Regional health care provider Wellmont Health Systems has been named in the latest lawsuit filed by the left-behind pieces of financial services firm Lehman Brothers in an attempt to recover a portion of its soured portfolio.
After suffering the largest bankruptcy filing in U.S. history in the wake of devastating losses from the subprime mortgage crisis, Lehman Brothers Holdings Inc. sued Wellmont last week in U.S. Bankruptcy Court in New York, claiming the company cashed in bonds early to avoid a $12.8 million payment on a “total-return” swap transaction.
Under a total return swap, a company retains ownership of bonds while receiving set payments from an investing firm, which in return receives payments from the bonds’ owner from the increase in value of the bonds.

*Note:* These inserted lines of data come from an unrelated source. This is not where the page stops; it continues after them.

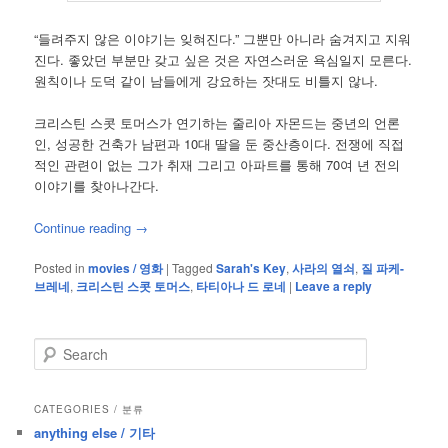
“들려주지 않은 이야기는 잊혀진다.” 그뿐만 아니라 숨겨지고 지워
진다. 좋았던 부분만 갖고 싶은 것은 자연스러운 욕심일지 모른다.
원칙이나 도덕 같이 남들에게 강요하는 잣대도 비틀지 않나.
크리스틴 스콧 토머스가 연기하는 줄리아 자몬드는 중년의 언론
인, 성공한 건축가 남편과 10대 딸을 둔 중산층이다. 전쟁에 직접
적인 관련이 없는 그가 취재 그리고 아파트를 통해 70여 년 전의
이야기를 찾아나간다.
Continue reading
→
Posted in
movies / 영화
|
Tagged
Sarah's Key
,
사라의 열쇠
,
질 파케-
브레네
,
크리스틴 스콧 토머스
,
타티아나 드 로네
|
Leave a reply
S
e
a
r
CATEGORIES / 분류
c
anything else / 기타
h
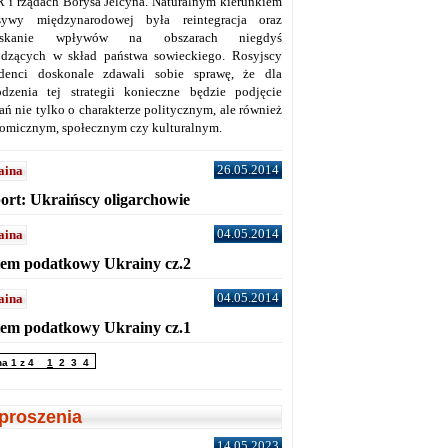
 i rządach Borysa Jelcyna. Naturalnym kierunkiem
sywy międzynarodowej była reintegracja oraz
yskanie wpływów na obszarach niegdyś
dzących w skład państwa sowieckiego. Rosyjscy
denci doskonale zdawali sobie sprawę, że dla
dzenia tej strategii konieczne będzie podjęcie
ań nie tylko o charakterze politycznym, ale również
omicznym, społecznym czy kulturalnym.
26.05.2014
aina
ort: Ukraińscy oligarchowie
04.05.2014
aina
tem podatkowy Ukrainy cz.2
04.05.2014
aina
tem podatkowy Ukrainy cz.1
na 1 z 4
1
2
3
4
proszenia
14.05.2023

In filing the lawsuit, Lehman Brothers claims Wellmont sold the bonds prematurely, and still owes the set payment to the company. The company seeks $21 million in damages in the filing.
In trying to recoup some of its losses after the public controversy and subsequent bankruptcy, Lehman Brothers has filed numerous similar lawsuits against its former investors.

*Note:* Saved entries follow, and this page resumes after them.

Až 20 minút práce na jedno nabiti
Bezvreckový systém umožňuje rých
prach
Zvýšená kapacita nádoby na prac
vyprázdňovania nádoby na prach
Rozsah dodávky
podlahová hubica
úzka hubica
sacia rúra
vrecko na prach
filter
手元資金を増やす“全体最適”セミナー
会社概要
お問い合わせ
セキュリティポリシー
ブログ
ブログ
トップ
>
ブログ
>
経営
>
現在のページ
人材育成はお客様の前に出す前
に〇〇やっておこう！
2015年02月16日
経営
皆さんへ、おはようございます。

In the suits, Lehman claims many of its investors took advantage of its bankruptcy to the detriment of its creditors.
In an emailed statement, Wellmont spokesman Jim Wozniak said the lawsuit had no real basis.

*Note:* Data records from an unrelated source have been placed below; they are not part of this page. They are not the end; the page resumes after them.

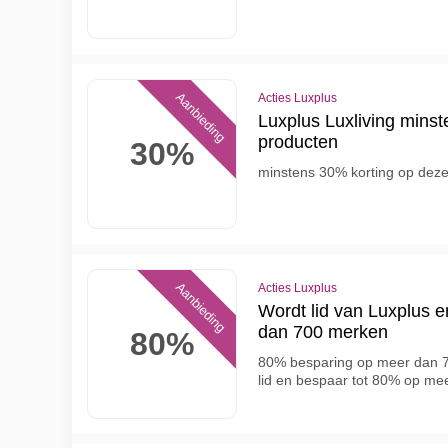
Aanbieding
Acties Luxplus
Luxplus Luxliving mins
producten
30%
minstens 30% korting op dez
Aanbieding
Acties Luxplus
Wordt lid van Luxplus 
dan 700 merken
80%
80% besparing op meer dan 7
lid en bespaar tot 80% op m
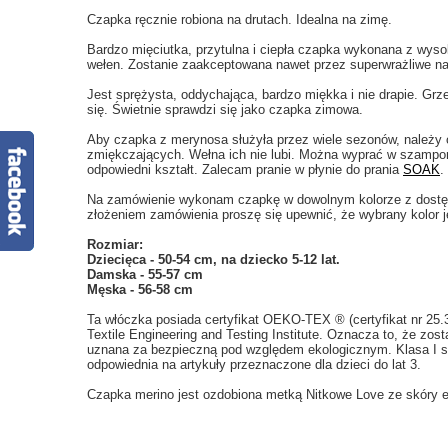
Czapka ręcznie robiona na drutach. Idealna na zimę.
Bardzo mięciutka, przytulna i ciepła czapka wykonana z wysok
wełen. Zostanie zaakceptowana nawet przez superwrażliwe na
Jest sprężysta, oddychająca, bardzo miękka i nie drapie. Grze
się. Świetnie sprawdzi się jako czapka zimowa.
Aby czapka z merynosa służyła przez wiele sezonów, należy o
zmiękczających. Wełna ich nie lubi. Można wyprać w szampon
odpowiedni kształt. Zalecam pranie w płynie do prania
SOAK
.
Na zamówienie wykonam czapkę w dowolnym kolorze z dostępn
złożeniem zamówienia proszę się upewnić, że wybrany kolor j
Rozmiar:
Dziecięca - 50-54 cm, na dziecko 5-12 lat.
Damska - 55-57 cm
Męska - 56-58 cm
Ta włóczka posiada certyfikat OEKO-TEX ® (certyfikat nr 25
Textile Engineering and Testing Institute. Oznacza to, że zos
uznana za bezpieczną pod względem ekologicznym. Klasa I st
odpowiednia na artykuły przeznaczone dla dzieci do lat 3.
Czapka merino jest ozdobiona metką Nitkowe Love ze skóry ek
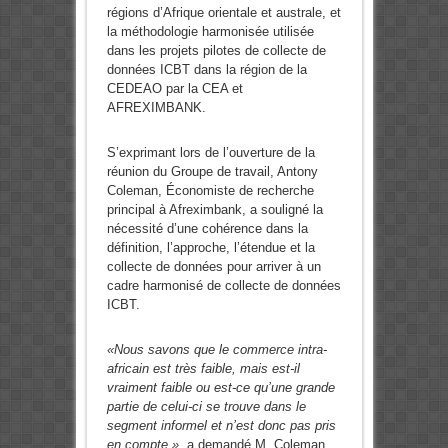
régions d’Afrique orientale et australe, et
la méthodologie harmonisée utilisée
dans les projets pilotes de collecte de
données ICBT dans la région de la
CEDEAO par la CEA et
AFREXIMBANK.
S’exprimant lors de l’ouverture de la
réunion du Groupe de travail, Antony
Coleman, Économiste de recherche
principal à Afreximbank, a souligné la
nécessité d’une cohérence dans la
définition, l’approche, l’étendue et la
collecte de données pour arriver à un
cadre harmonisé de collecte de données
ICBT.
«Nous savons que le commerce intra-
africain est très faible, mais est-il
vraiment faible ou est-ce qu’une grande
partie de celui-ci se trouve dans le
segment informel et n’est donc pas pris
en compte »
, a demandé M. Coleman,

“The Lehman Brothers bankruptcy in 2008 was the leading edge of a global financial crisis,” the statement read. “Before declaring bankruptcy, Lehman was the fourth-largest investment bank in the United States, serving thousands of investors and not-for-profit organizations. Those investors and not-for-profit organizations have had to deal with the aftermath of Lehman’s failure. Along with hundreds of other organizations, Wellmont disagrees with the basis of Lehman’s claims.”
Lehman Brothers exited bankruptcy in March 2012, but many of its creditors still seek billions of dollars in claims.